By Jenny Apostol

April 10, 2017


“Cheerful!” she said, “What is it?” Then recognizing the compact rows of marigold trophies lining spray upon spray arcing over the yard, “Oh, kerria, that was my mother’s favorite.” A moment of silence for one mother’s mother gone twenty years.

We were neighbors and mothers, introduced by our children’s airy games, yet our friendship apprised over mutual love of a flowering plant; other things arose in common: Filmmaking. Pottery. Music. The Village. Parents. Upstate. Cancer.

Over the years, my kerria bush lost luster as we pruned deadwood aggressively to encourage new growth after each winter’s frost. Browning stems accumulated fewer blooms. A spiral diminishing inward, hewing elsewhere.
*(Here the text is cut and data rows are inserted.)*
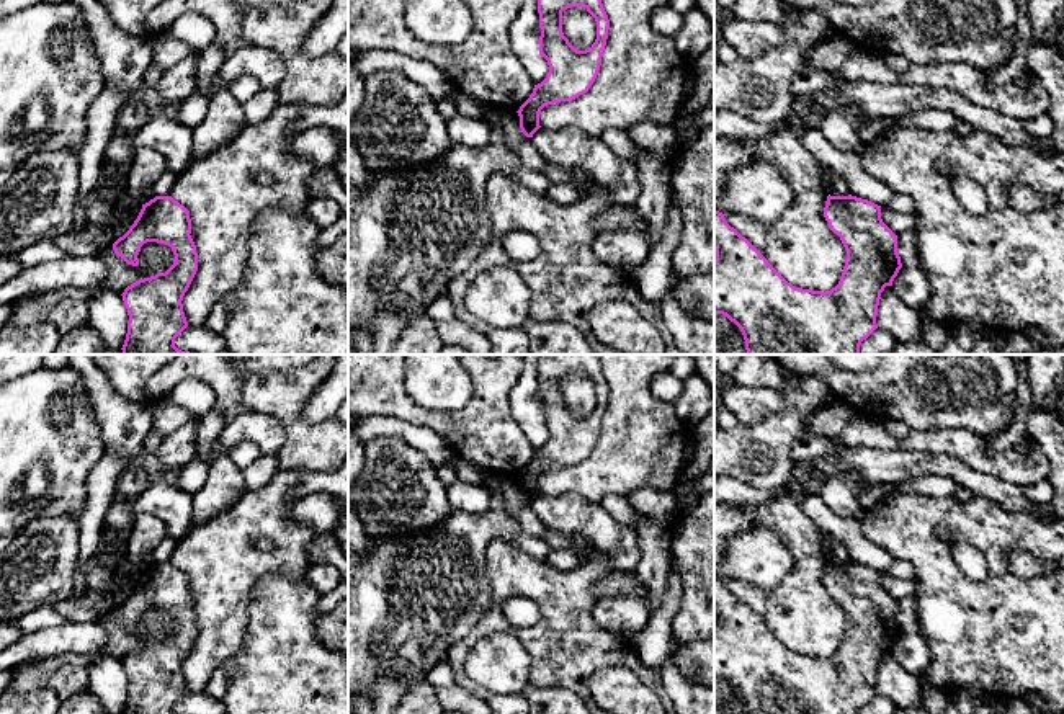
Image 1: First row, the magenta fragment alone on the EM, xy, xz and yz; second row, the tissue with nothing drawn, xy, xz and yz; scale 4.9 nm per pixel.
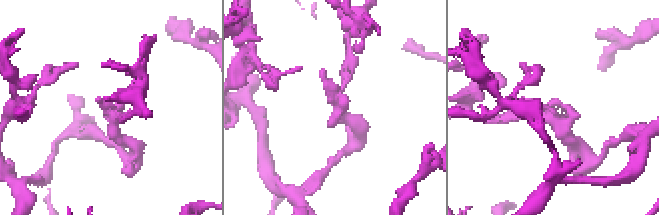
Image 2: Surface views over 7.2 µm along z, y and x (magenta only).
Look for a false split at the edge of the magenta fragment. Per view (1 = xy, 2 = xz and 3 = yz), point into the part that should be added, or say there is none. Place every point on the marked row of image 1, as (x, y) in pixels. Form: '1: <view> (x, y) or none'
1: none
2: none
3: none

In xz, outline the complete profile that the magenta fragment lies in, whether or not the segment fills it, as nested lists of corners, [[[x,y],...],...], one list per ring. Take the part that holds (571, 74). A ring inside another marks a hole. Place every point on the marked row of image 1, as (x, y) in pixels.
[[[538,0],[538,13],[539,56],[548,60],[549,72],[516,111],[526,137],[541,127],[544,106],[572,101],[588,91],[598,75],[610,29],[601,0]],[[570,7],[583,7],[597,21],[597,39],[590,49],[577,51],[562,33],[562,11]]]

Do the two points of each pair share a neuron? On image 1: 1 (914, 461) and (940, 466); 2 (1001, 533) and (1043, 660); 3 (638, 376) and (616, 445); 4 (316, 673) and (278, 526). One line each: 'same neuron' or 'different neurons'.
1: same neuron
2: same neuron
3: same neuron
4: different neurons

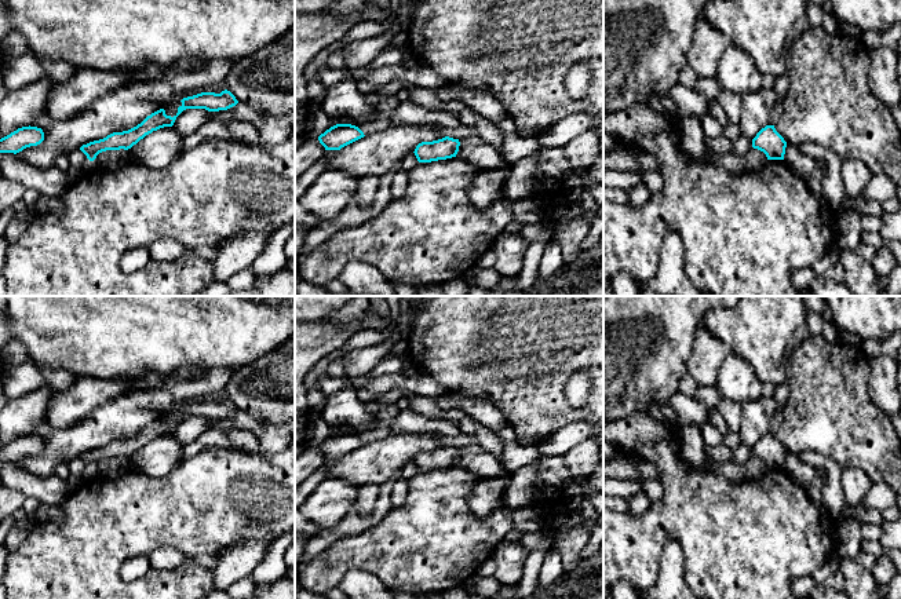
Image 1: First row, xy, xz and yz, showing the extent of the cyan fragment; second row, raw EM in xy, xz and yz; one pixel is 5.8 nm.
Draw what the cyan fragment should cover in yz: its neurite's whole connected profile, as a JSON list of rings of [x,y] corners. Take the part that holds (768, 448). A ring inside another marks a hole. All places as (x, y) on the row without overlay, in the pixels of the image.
[[[766,434],[752,448],[752,456],[763,460],[767,468],[784,468],[787,450],[774,434]]]

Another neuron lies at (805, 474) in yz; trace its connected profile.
[[[787,452],[784,470],[805,489],[817,478],[829,475],[822,467],[813,467],[802,461],[796,454]]]

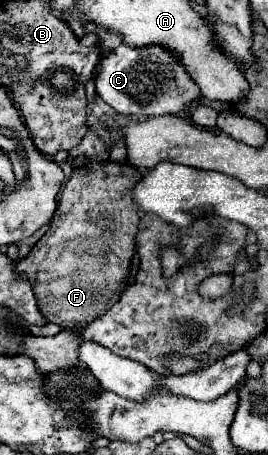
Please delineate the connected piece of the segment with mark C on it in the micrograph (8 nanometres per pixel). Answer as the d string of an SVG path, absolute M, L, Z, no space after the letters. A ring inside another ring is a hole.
M120 45L112 49L96 67L94 83L98 95L122 115L176 115L192 105L192 101L202 99L200 89L188 75L186 67L180 63L176 51L164 45L130 47Z

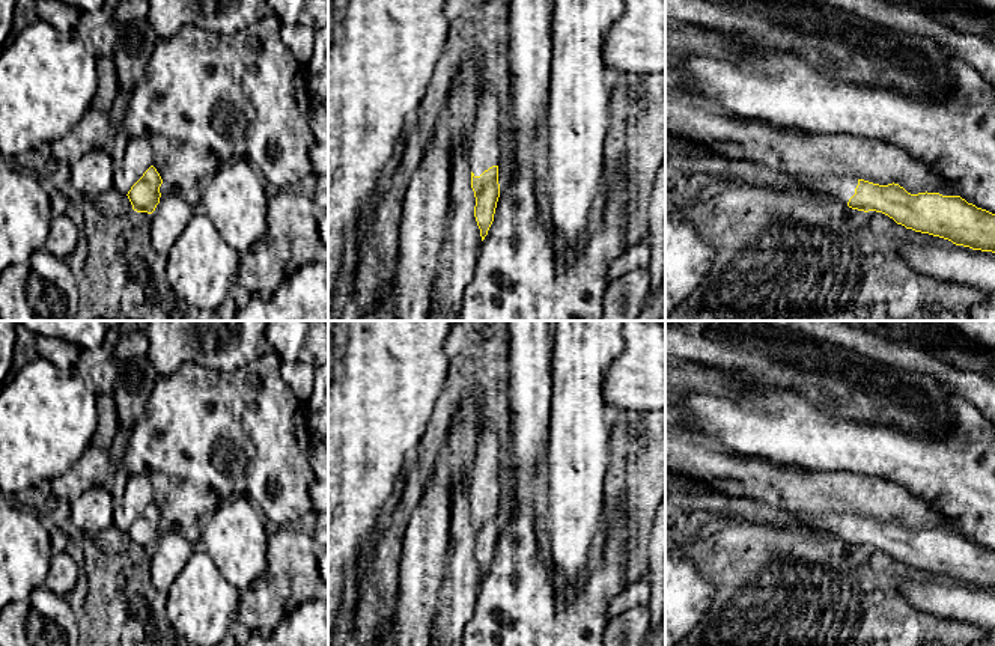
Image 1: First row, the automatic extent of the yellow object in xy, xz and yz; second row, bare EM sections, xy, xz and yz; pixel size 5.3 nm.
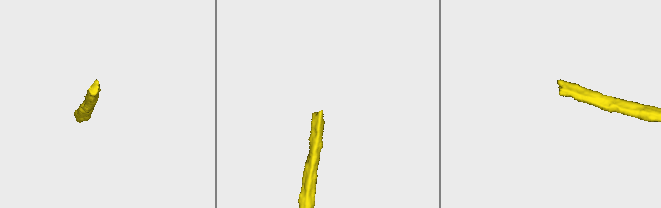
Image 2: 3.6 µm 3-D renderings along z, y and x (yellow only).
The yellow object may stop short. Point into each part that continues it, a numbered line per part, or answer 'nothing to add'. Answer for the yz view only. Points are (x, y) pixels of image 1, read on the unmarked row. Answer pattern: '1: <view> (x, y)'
1: yz (840, 526)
I had survived rogue cells inside my body years before. Hers were more zealous, incurable, and encroached upon organ and bone. Clutched at her from the inside. Her yellow, curly tresses, both rule-y and wild, disappeared beneath a turban of soft, autumnal colors-- ochre, pale green, peach—to frame her narrowing face aglow.

Now, our kerria is gone, choked by a tangle of roots; runners of ivy hid underground for years, dormant yet stalking all along, they broke through topsoil to form a mass that cannot be extracted.

She too waned like a seed back to earth after its season, her sap melted into bark. I waited for sun.